SUPPLIED DATA START
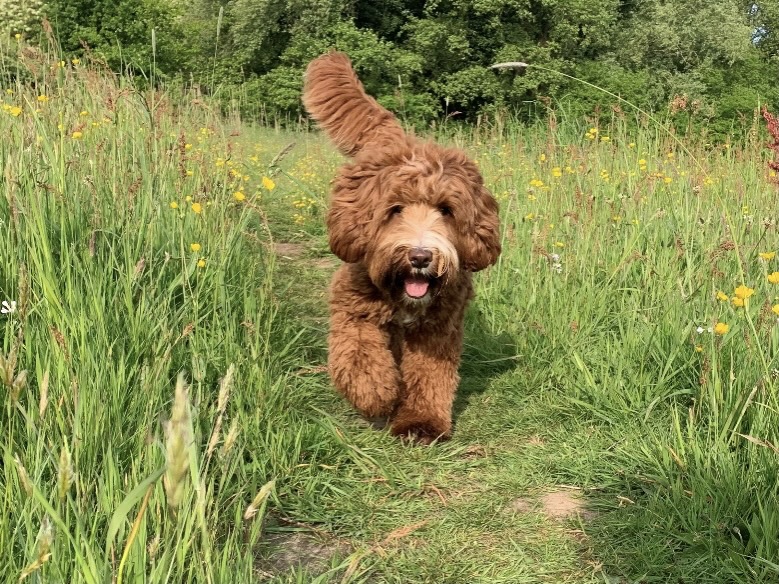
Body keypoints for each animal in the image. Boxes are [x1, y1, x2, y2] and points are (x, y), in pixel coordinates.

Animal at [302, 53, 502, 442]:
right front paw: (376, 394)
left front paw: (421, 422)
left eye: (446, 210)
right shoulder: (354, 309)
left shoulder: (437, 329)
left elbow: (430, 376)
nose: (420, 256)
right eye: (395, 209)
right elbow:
SUPPLIED DATA END
> WHAT IS NEEDED:
Word for word, restate the lines from the one holding "right shoulder: (354, 309)" to the last line of the records.

> ANSWER TO THE EXERCISE:
right shoulder: (354, 309)
left shoulder: (437, 329)
left elbow: (430, 376)
nose: (420, 256)
right eye: (395, 209)
right elbow:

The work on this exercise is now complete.